** Die Aufgabe **
Tausche in den folgenden Daten jedes „Source code“ gegen „Quellcode“ aus und gib sie sonst unverändert wieder. Lass die Bilder dabei weg.
──────── Daten zur Übung
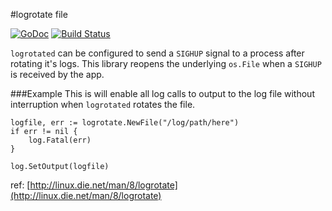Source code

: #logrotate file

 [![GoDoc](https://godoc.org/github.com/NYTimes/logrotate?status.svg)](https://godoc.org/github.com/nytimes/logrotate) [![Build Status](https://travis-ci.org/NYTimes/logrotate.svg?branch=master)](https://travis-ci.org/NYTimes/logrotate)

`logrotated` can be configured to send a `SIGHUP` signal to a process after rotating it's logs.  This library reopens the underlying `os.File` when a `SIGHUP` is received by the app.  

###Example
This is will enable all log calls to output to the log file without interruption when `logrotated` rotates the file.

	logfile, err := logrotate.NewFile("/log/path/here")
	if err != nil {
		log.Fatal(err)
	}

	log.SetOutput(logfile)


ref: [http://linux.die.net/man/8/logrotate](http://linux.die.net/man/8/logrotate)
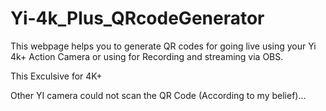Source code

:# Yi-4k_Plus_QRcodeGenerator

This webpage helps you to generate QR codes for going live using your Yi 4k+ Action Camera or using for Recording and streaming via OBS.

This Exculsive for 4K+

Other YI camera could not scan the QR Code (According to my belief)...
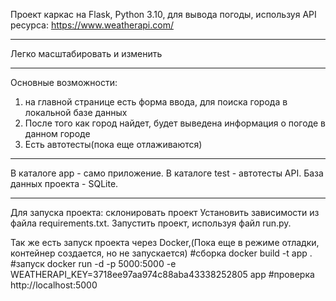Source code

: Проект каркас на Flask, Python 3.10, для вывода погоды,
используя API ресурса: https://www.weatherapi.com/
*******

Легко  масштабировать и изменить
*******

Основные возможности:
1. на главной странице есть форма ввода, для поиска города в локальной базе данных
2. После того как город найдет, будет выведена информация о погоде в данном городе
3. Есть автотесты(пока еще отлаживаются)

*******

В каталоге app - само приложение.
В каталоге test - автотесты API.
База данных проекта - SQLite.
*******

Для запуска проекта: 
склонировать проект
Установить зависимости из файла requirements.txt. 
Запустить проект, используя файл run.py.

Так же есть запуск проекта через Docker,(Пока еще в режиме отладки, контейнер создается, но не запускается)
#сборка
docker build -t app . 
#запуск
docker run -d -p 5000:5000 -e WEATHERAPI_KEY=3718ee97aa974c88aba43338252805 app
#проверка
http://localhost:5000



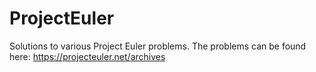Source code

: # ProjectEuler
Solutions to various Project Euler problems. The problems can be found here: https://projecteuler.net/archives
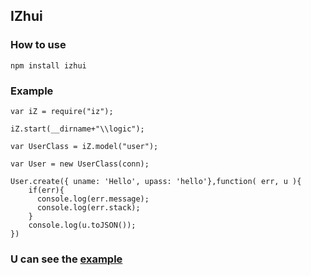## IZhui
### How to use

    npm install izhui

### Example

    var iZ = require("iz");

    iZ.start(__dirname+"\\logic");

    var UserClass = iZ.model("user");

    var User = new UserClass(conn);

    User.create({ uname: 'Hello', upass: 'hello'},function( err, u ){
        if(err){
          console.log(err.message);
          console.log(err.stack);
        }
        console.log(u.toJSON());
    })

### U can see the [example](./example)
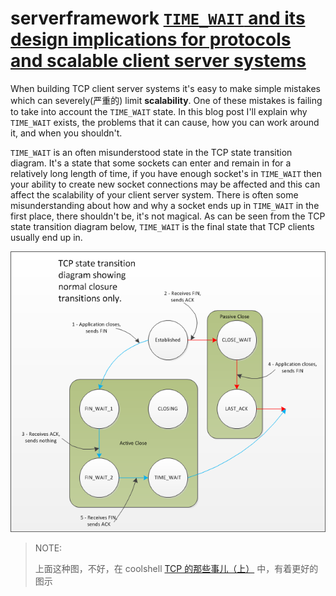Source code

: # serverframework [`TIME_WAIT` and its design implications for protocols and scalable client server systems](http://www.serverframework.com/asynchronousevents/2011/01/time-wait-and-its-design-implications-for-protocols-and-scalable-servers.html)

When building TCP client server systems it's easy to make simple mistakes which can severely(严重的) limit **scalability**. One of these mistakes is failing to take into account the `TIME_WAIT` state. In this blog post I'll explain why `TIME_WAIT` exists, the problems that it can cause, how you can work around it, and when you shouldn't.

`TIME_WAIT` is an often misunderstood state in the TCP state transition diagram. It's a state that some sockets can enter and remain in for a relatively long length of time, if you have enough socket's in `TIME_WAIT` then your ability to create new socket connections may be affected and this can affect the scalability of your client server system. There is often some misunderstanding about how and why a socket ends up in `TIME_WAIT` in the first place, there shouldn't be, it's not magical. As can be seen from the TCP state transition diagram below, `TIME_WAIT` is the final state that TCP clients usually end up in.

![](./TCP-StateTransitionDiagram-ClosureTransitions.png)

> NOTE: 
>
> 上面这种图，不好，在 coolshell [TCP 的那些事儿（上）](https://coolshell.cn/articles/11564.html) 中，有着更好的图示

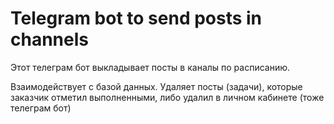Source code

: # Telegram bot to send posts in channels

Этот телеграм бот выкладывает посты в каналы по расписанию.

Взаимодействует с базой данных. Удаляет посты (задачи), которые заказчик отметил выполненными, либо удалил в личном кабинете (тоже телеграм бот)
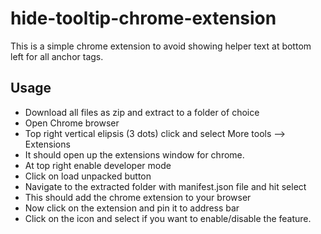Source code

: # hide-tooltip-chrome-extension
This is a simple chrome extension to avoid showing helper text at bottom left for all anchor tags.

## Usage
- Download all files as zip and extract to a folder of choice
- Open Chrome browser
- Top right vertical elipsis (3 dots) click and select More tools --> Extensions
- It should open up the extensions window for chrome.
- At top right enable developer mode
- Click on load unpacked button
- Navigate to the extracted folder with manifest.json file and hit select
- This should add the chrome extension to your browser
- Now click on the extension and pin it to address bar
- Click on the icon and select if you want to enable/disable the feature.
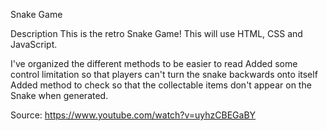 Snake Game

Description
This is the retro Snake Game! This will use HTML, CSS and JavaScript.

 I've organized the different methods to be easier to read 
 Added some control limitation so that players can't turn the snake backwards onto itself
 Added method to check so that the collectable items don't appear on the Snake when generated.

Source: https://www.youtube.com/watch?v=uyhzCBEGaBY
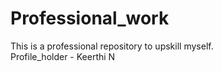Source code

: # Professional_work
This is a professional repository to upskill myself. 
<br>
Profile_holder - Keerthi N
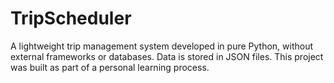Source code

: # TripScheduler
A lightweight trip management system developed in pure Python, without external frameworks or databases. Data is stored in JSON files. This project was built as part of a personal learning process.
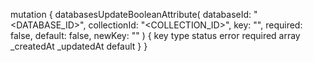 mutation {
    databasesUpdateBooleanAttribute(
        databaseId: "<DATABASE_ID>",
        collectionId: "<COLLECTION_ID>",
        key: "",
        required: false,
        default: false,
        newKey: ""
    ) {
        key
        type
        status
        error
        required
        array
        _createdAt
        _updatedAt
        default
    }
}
────────────────
** Ergebnis der Übung **
Quellcode

: #logrotate file

 [![GoDoc](https://godoc.org/github.com/NYTimes/logrotate?status.svg)](https://godoc.org/github.com/nytimes/logrotate) [![Build Status](https://travis-ci.org/NYTimes/logrotate.svg?branch=master)](https://travis-ci.org/NYTimes/logrotate)

`logrotated` can be configured to send a `SIGHUP` signal to a process after rotating it's logs.  This library reopens the underlying `os.File` when a `SIGHUP` is received by the app.  

###Example
This is will enable all log calls to output to the log file without interruption when `logrotated` rotates the file.

	logfile, err := logrotate.NewFile("/log/path/here")
	if err != nil {
		log.Fatal(err)
	}

	log.SetOutput(logfile)


ref: [http://linux.die.net/man/8/logrotate](http://linux.die.net/man/8/logrotate)
Quellcode

:# Yi-4k_Plus_QRcodeGenerator

This webpage helps you to generate QR codes for going live using your Yi 4k+ Action Camera or using for Recording and streaming via OBS.

This Exculsive for 4K+

Other YI camera could not scan the QR Code (According to my belief)...
Quellcode

: Проект каркас на Flask, Python 3.10, для вывода погоды,
используя API ресурса: https://www.weatherapi.com/
*******

Легко  масштабировать и изменить
*******

Основные возможности:
1. на главной странице есть форма ввода, для поиска города в локальной базе данных
2. После того как город найдет, будет выведена информация о погоде в данном городе
3. Есть автотесты(пока еще отлаживаются)

*******

В каталоге app - само приложение.
В каталоге test - автотесты API.
База данных проекта - SQLite.
*******

Для запуска проекта: 
склонировать проект
Установить зависимости из файла requirements.txt. 
Запустить проект, используя файл run.py.

Так же есть запуск проекта через Docker,(Пока еще в режиме отладки, контейнер создается, но не запускается)
#сборка
docker build -t app . 
#запуск
docker run -d -p 5000:5000 -e WEATHERAPI_KEY=3718ee97aa974c88aba43338252805 app
#проверка
http://localhost:5000



Quellcode

: # ProjectEuler
Solutions to various Project Euler problems. The problems can be found here: https://projecteuler.net/archives
## IZhui
### How to use

    npm install izhui

### Example

    var iZ = require("iz");

    iZ.start(__dirname+"\\logic");

    var UserClass = iZ.model("user");

    var User = new UserClass(conn);

    User.create({ uname: 'Hello', upass: 'hello'},function( err, u ){
        if(err){
          console.log(err.message);
          console.log(err.stack);
        }
        console.log(u.toJSON());
    })

### U can see the [example](./example)
Quellcode

: # serverframework [`TIME_WAIT` and its design implications for protocols and scalable client server systems](http://www.serverframework.com/asynchronousevents/2011/01/time-wait-and-its-design-implications-for-protocols-and-scalable-servers.html)

When building TCP client server systems it's easy to make simple mistakes which can severely(严重的) limit **scalability**. One of these mistakes is failing to take into account the `TIME_WAIT` state. In this blog post I'll explain why `TIME_WAIT` exists, the problems that it can cause, how you can work around it, and when you shouldn't.

`TIME_WAIT` is an often misunderstood state in the TCP state transition diagram. It's a state that some sockets can enter and remain in for a relatively long length of time, if you have enough socket's in `TIME_WAIT` then your ability to create new socket connections may be affected and this can affect the scalability of your client server system. There is often some misunderstanding about how and why a socket ends up in `TIME_WAIT` in the first place, there shouldn't be, it's not magical. As can be seen from the TCP state transition diagram below, `TIME_WAIT` is the final state that TCP clients usually end up in.

![](./TCP-StateTransitionDiagram-ClosureTransitions.png)

> NOTE: 
>
> 上面这种图，不好，在 coolshell [TCP 的那些事儿（上）](https://coolshell.cn/articles/11564.html) 中，有着更好的图示

Quellcode

: # Telegram bot to send posts in channels

Этот телеграм бот выкладывает посты в каналы по расписанию.

Взаимодействует с базой данных. Удаляет посты (задачи), которые заказчик отметил выполненными, либо удалил в личном кабинете (тоже телеграм бот)
Quellcode

: # hide-tooltip-chrome-extension
This is a simple chrome extension to avoid showing helper text at bottom left for all anchor tags.

## Usage
- Download all files as zip and extract to a folder of choice
- Open Chrome browser
- Top right vertical elipsis (3 dots) click and select More tools --> Extensions
- It should open up the extensions window for chrome.
- At top right enable developer mode
- Click on load unpacked button
- Navigate to the extracted folder with manifest.json file and hit select
- This should add the chrome extension to your browser
- Now click on the extension and pin it to address bar
- Click on the icon and select if you want to enable/disable the feature.
 Snake Game

Description
This is the retro Snake Game! This will use HTML, CSS and JavaScript.

 I've organized the different methods to be easier to read 
 Added some control limitation so that players can't turn the snake backwards onto itself
 Added method to check so that the collectable items don't appear on the Snake when generated.

Source: https://www.youtube.com/watch?v=uyhzCBEGaBY
Quellcode

: # Professional_work
This is a professional repository to upskill myself. 
<br>
Profile_holder - Keerthi N
Quellcode

: # TripScheduler
A lightweight trip management system developed in pure Python, without external frameworks or databases. Data is stored in JSON files. This project was built as part of a personal learning process.
 mutation {
    databasesUpdateBooleanAttribute(
        databaseId: "<DATABASE_ID>",
        collectionId: "<COLLECTION_ID>",
        key: "",
        required: false,
        default: false,
        newKey: ""
    ) {
        key
        type
        status
        error
        required
        array
        _createdAt
        _updatedAt
        default
    }
}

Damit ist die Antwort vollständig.